Talvez uma das propostas mais difíceis de cumprir, para o governo venezuelano, seja conceder aos habitantes de Essequibo a cidadania e os documentos de identidade venezuelanos.
Muitas das 120 mil pessoas que vivem no território sentem-se muito mais próximas de Georgetown do que de Caracas.
E agora, depois da descoberta de petróleo na costa de Essequibo, têm mais argumentos para permanecer sob o controle da Guiana, segundo o analista.
“É muito improvável que muitos moradores de Essequibo queiram receber a cidadania venezuelana”, diz Gunson.
“A Guiana é atualmente o país que mais cresce no mundo e está por se tornar uma potência petrolífera, com grande renda per capita e pouca população”, explica ele.
“Por isso, acredito que muitos guianenses ficarão felizes em continuar sendo guianenses.”
Estima-se que o PIB da Guiana, com cerca de 800 mil habitantes, aumente em 25% em 2023, depois de um crescimento de 57,8% no ano passado.
Motivações políticas
Mas qual o propósito de convocar um referendo que não pode ser cumprido?
A especialista em segurança Rocío San Miguel, de oposição ao governo venezuelano, diz que o governo da Venezuela está “usando” a questão de Essequibo para apelar ao patriotismo da população e desviar atenção.
Outros analistas defendem que a principal motivação foi política.
“Maduro é um presidente com pouca popularidade e enfrenta uma campanha difícil para sua reeleição no ano que vem”, explica Phil Gunson.
“Acredito que ele esperava se aproveitar de um assunto que realmente congrega todos os venezuelanos, pois a grande maioria acredita que [o Essequibo] pertence a eles, mas a estratégia não funcionou”, segundo ele.
Gunson afirma que o referendo de domingo “colocou em evidência” que Maduro não consegue atrair votos “nem mesmo em um assunto como este”.

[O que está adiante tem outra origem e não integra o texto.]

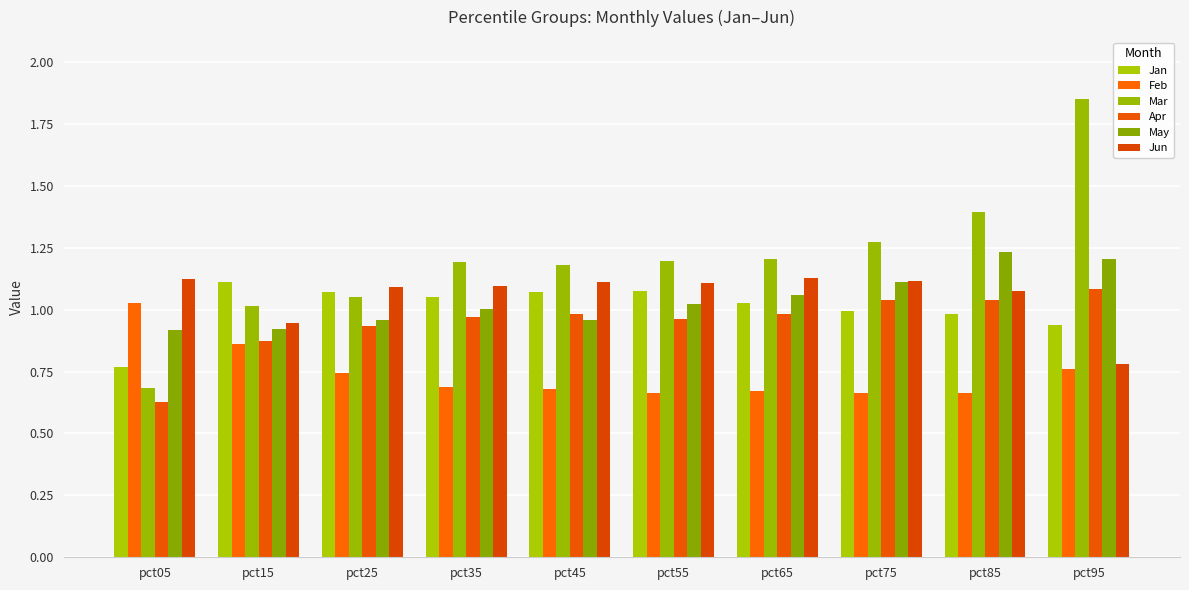

Reading right to left, what are all the values shown in this chart?

Jan: 0.9	1.0	1.0	1.0	1.1	1.1	1.0	1.1	1.1	0.8
Feb: 0.8	0.7	0.7	0.7	0.7	0.7	0.7	0.7	0.9	1.0
Mar: 1.9	1.4	1.3	1.2	1.2	1.2	1.2	1.1	1.0	0.7
Apr: 1.1	1.0	1.0	1.0	1.0	1.0	1.0	0.9	0.9	0.6
May: 1.2	1.2	1.1	1.1	1.0	1.0	1.0	1.0	0.9	0.9
Jun: 0.8	1.1	1.1	1.1	1.1	1.1	1.1	1.1	0.9	1.1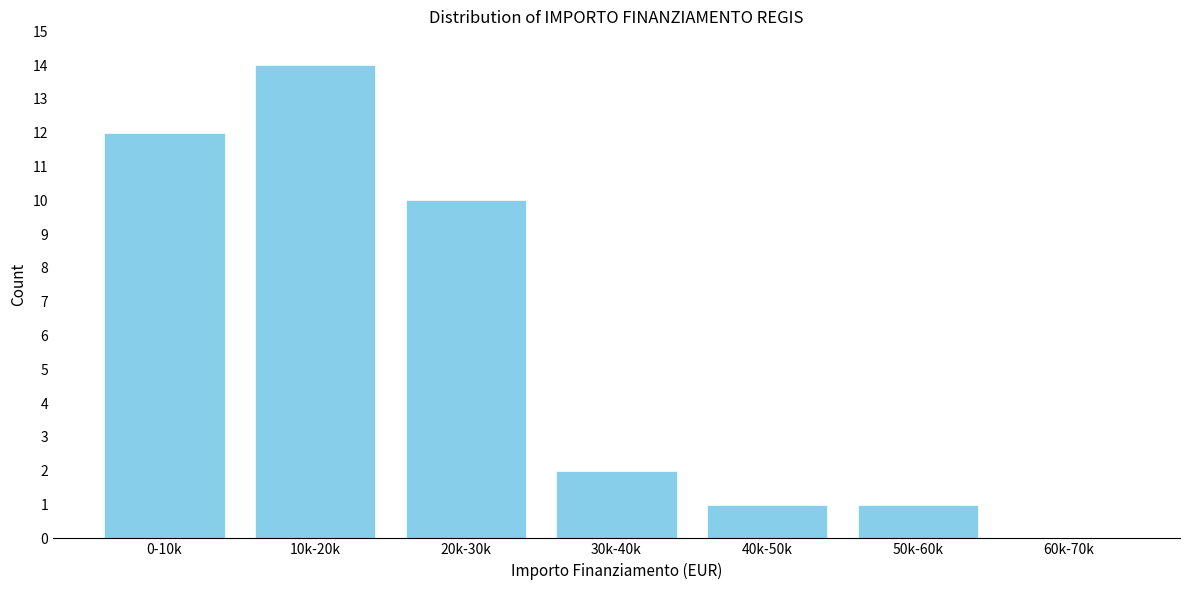

Reading left to right, transcribe all the data shown in this chart.

0-10k=12	10k-20k=14	20k-30k=10	30k-40k=2	40k-50k=1	50k-60k=1	60k-70k=0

Já San Miguel acredita que o resultado do referendo oferece ao presidente venezuelano o poder de iniciar um enfrentamento militar fronteiriço a qualquer momento.
A Guiana advertiu a Venezuela que qualquer “ato de agressão” não ficará impune e salientou que seu governo conta com amplo apoio internacional. O presidente guianense, Irfaan Ali, insistiu na necessidade de solucionar a disputa “pacificamente”.